───── Provided records
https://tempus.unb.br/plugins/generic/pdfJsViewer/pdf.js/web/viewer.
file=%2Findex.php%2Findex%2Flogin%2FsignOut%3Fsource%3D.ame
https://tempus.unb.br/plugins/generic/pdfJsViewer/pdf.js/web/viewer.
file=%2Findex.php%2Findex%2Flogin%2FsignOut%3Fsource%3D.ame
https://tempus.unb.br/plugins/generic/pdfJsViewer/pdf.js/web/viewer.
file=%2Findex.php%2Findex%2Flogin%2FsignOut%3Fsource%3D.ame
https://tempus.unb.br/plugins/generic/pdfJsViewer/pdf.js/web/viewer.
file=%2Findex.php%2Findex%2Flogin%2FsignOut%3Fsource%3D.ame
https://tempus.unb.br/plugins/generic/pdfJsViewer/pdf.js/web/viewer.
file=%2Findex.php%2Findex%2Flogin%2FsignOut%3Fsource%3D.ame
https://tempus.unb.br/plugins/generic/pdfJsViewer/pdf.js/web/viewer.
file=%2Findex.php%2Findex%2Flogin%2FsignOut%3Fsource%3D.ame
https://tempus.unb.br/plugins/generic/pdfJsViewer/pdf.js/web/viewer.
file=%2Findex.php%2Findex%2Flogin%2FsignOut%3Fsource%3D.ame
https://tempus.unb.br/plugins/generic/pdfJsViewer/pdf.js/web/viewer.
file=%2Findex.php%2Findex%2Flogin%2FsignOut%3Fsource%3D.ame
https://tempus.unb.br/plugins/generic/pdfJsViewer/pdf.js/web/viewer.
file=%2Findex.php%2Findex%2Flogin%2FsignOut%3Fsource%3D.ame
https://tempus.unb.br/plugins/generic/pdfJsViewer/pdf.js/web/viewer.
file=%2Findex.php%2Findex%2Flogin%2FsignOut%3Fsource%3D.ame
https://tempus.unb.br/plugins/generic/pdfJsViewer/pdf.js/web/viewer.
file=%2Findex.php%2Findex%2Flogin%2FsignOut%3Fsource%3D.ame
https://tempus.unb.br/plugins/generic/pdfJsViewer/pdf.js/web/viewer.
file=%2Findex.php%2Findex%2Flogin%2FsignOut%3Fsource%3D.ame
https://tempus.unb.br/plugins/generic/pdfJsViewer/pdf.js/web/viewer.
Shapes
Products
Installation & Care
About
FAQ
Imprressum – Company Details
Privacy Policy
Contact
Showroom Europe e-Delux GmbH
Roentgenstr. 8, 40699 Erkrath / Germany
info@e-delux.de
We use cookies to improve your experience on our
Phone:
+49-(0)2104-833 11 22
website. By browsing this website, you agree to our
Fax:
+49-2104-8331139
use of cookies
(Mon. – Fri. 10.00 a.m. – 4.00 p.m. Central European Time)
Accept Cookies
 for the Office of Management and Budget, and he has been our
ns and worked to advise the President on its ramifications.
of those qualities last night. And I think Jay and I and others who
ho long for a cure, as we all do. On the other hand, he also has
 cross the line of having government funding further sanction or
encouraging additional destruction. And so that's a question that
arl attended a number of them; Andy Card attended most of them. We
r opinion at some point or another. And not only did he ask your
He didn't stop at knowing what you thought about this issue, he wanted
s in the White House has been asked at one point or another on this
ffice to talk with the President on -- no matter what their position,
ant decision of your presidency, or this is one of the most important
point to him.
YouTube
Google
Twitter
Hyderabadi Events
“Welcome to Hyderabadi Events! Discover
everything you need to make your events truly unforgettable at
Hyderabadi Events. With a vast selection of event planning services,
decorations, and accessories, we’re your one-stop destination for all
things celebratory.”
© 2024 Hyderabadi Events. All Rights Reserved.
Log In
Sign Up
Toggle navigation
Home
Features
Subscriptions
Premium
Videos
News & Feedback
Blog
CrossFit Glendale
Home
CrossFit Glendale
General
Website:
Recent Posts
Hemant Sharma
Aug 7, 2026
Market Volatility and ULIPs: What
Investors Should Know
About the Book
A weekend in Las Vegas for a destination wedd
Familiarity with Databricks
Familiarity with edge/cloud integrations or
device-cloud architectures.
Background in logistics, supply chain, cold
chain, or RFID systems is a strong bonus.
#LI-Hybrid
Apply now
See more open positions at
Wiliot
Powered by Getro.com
──────────
**Task objective:** Find how many lines of the entries include the word "your". The number is the entire reply.

**Answer for this exercise:** 5